あまりにも小さい支店の出張者であれば「人事部長のシェルドレイクがわざわざ相手をするか?」という疑問も出てきそうですが、カンザスシティ支店長やミネアポリス支店長なら、シェルドレイク自ら出張者の相手をするというストーリーも、これまた自然なんですよね。
本当に、どこから考えても隙の無いシェルドレイクの不倫隠ぺい術です。
シェルドレイクが住んでいるのは郊外のホワイトプレインズ
最後にもうひとつ補足するならば、シェルドレイクの自宅がマンハッタンから遠く離れたホワイトプレインズ(White Plains)にあるということも、シェルドレイクの不倫が疑われない要素のひとつかなと思います。

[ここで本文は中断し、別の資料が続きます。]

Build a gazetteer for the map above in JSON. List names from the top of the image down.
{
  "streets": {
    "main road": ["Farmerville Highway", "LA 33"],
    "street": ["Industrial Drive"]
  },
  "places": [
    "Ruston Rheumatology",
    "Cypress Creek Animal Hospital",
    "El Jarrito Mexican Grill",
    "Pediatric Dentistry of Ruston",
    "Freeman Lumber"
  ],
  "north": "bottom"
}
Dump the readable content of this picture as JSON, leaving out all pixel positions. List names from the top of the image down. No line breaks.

前回書いた通り、ホワイトプレインズはマンハッタンから鉄道で1時間弱のところにある町ですが、心理的にはかなり遠いというか、マンハッタンとは全く異なる空気が流れています。雑な例えで申し訳ないですが、東京と鎌倉ぐらいの感じかなと。
アメリカらしい大きな一軒家に住んで、結婚12年で小さな子ども3人を育てているシェルドレイクの奥さんが接する世界といえば、子どもたちの学校関連、ご近所付き合い、地域の教会のチャリティ活動という感じだと思います。
奥さんが1人でマンハッタンに行くなんてことはまずないと思いますし、重役たちが揃いも揃って愛人をつくって楽しんでいるような世界に夫がいること自体、想像がつかないのではないかなと。

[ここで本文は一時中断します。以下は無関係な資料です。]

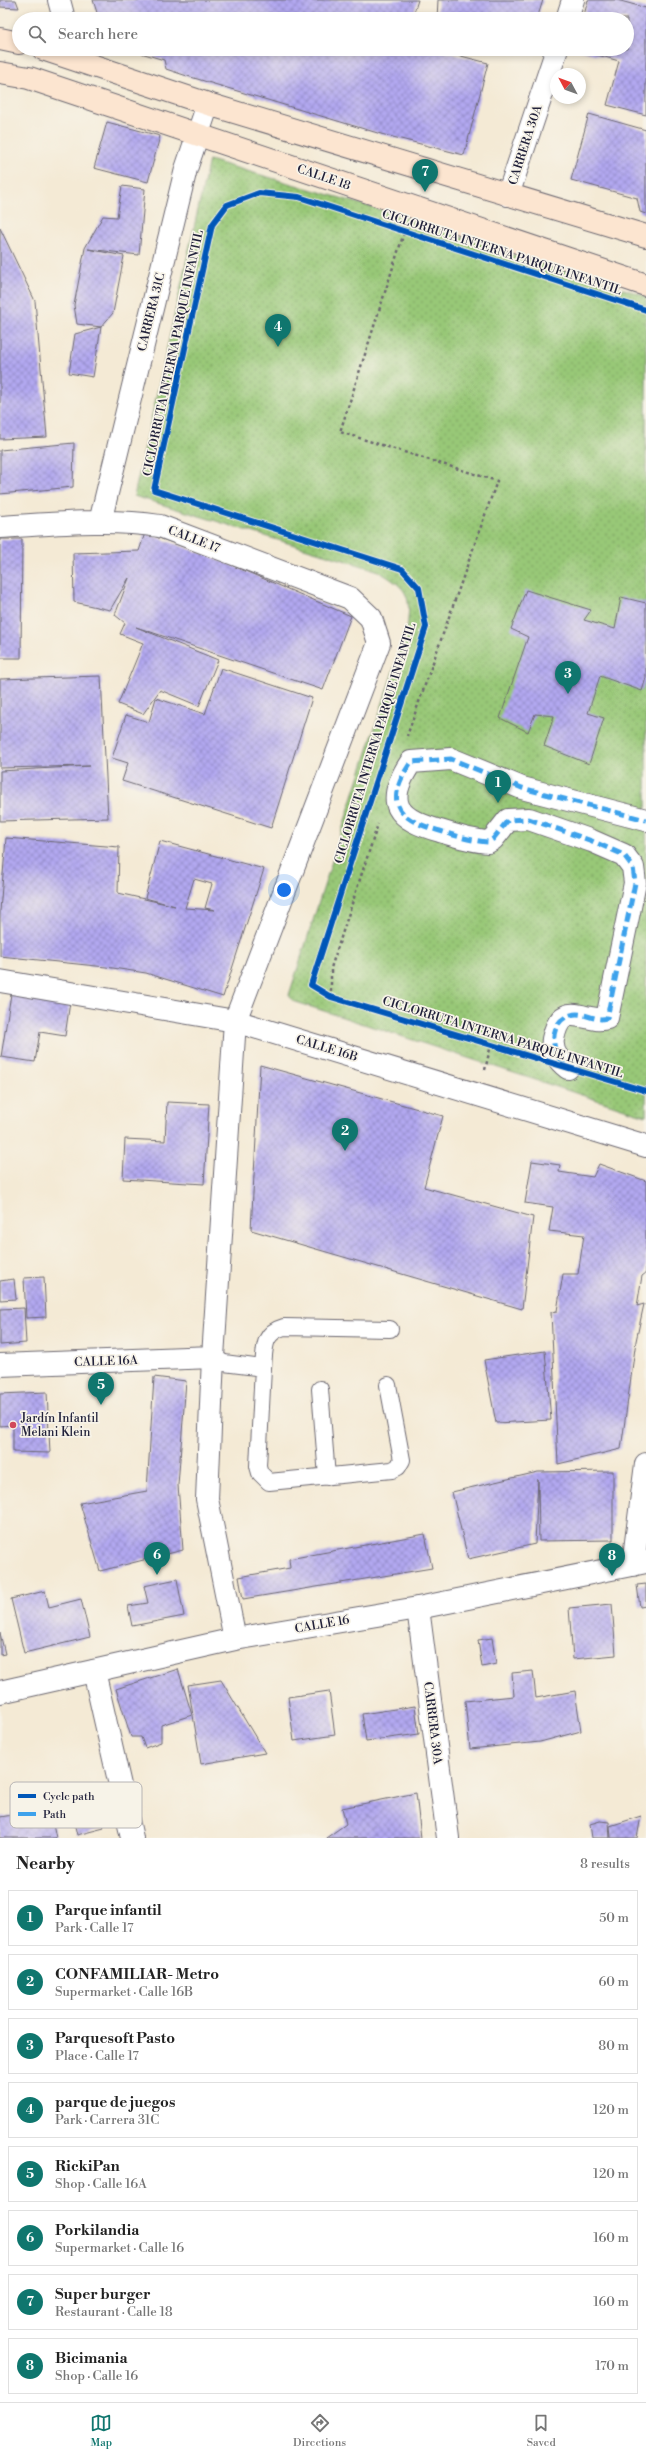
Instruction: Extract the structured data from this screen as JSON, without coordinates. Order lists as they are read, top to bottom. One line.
{"streets":{"main road":["CALLE 18"],"street":["CARRERA 30A","CARRERA 31C","CALLE 17","CALLE 16B","CALLE 16A","CALLE 16"],"cycle path":["CICLORRUTA INTERNA PARQUE INFANTIL"]},"crossings":[["CARRERA 30A","CALLE 16"],["CALLE 18","CARRERA 31C"],["CARRERA 31C","CALLE 17"],["CALLE 17","CALLE 16B"]],"places":["Jardín Infantil Melani Klein"],"legend":["Cycle path","Path"],"north":"top left","page":{"search":"Search here","pins":["7","4","3","1","2","5","6","8"],"heading":["Nearby","8 results"],"list":[{"mark":"1","name":"Parque infantil","note":"Park · Calle 17","value":"50 m"},{"mark":"2","name":"CONFAMILIAR- Metro","note":"Supermarket · Calle 16B","value":"60 m"},{"mark":"3","name":"Parquesoft Pasto","note":"Place · Calle 17","value":"80 m"},{"mark":"4","name":"parque de juegos","note":"Park · Carrera 31C","value":"120 m"},{"mark":"5","name":"RickiPan","note":"Shop · Calle 16A","value":"120 m"},{"mark":"6","name":"Porkilandia","note":"Supermarket · Calle 16","value":"160 m"},{"mark":"7","name":"Super burger","note":"Restaurant · Calle 18","value":"160 m"},{"mark":"8","name":"Bicimania","note":"Shop · Calle 16","value":"170 m"}],"nav":["Map","Directions","Saved"]}}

このようにどこからどう考えても、シェルドレイクの不倫は奥さんにバレそうにないのです。
そんなシェルドレイクの唯一にして最大の弱点は、不倫相手の選び方ですよね。他の重役たちのように、遊びと割り切って楽しんでくれる女の子を選べば良いのに、シェルドレイクが選ぶのは数年前のミス・オルスンや今のフランのように、自分に本気になってしまう女性ばかりです。
おそらくそれがシェルドレイクの性癖というか、あえてそういうタイプを選んでいるところが、益々悪い男だなあと。

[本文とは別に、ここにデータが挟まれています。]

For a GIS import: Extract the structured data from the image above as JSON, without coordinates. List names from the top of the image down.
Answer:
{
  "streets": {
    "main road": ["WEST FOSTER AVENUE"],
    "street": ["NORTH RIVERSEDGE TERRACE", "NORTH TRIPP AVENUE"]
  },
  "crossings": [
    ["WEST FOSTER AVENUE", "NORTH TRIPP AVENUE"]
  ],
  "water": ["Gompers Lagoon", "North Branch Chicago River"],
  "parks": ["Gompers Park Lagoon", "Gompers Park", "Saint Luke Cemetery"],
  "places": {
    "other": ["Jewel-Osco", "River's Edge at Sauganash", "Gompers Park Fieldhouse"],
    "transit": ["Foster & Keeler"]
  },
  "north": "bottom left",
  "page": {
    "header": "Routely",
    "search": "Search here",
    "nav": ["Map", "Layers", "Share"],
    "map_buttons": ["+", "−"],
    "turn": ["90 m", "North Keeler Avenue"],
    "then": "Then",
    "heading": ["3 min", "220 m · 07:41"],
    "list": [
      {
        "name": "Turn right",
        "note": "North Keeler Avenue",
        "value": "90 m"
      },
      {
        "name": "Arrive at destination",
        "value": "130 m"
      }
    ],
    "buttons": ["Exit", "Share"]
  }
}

そんなシェルドレイクも、ついに彼の手の内を長年見てきたミス・オルスンから奥さんへの密告によって離婚の危機に瀕します。劇中でシェルドレイクは「妻とは離婚することになったから、フランにプロポーズする」とチャック(芹香斗亜)に言っていますが、時期をはぐらかしているので、結局離婚はしないのでは?と思ったりします。
さて「いかにシェルドレイクの不倫隠ぺい術が完璧か」というだけの話に、長々お付き合いいただきありがとうございました。
もし私がシェルドレイクの妻だったら「カンザスシティ支店長と週末アトランティックシティに行く」が「不倫相手との週末旅行」だとは、まったく気づかないと思います。
悔しくて憎たらしいですが、隙が無さすぎるシェルドレイク部長に白旗!です。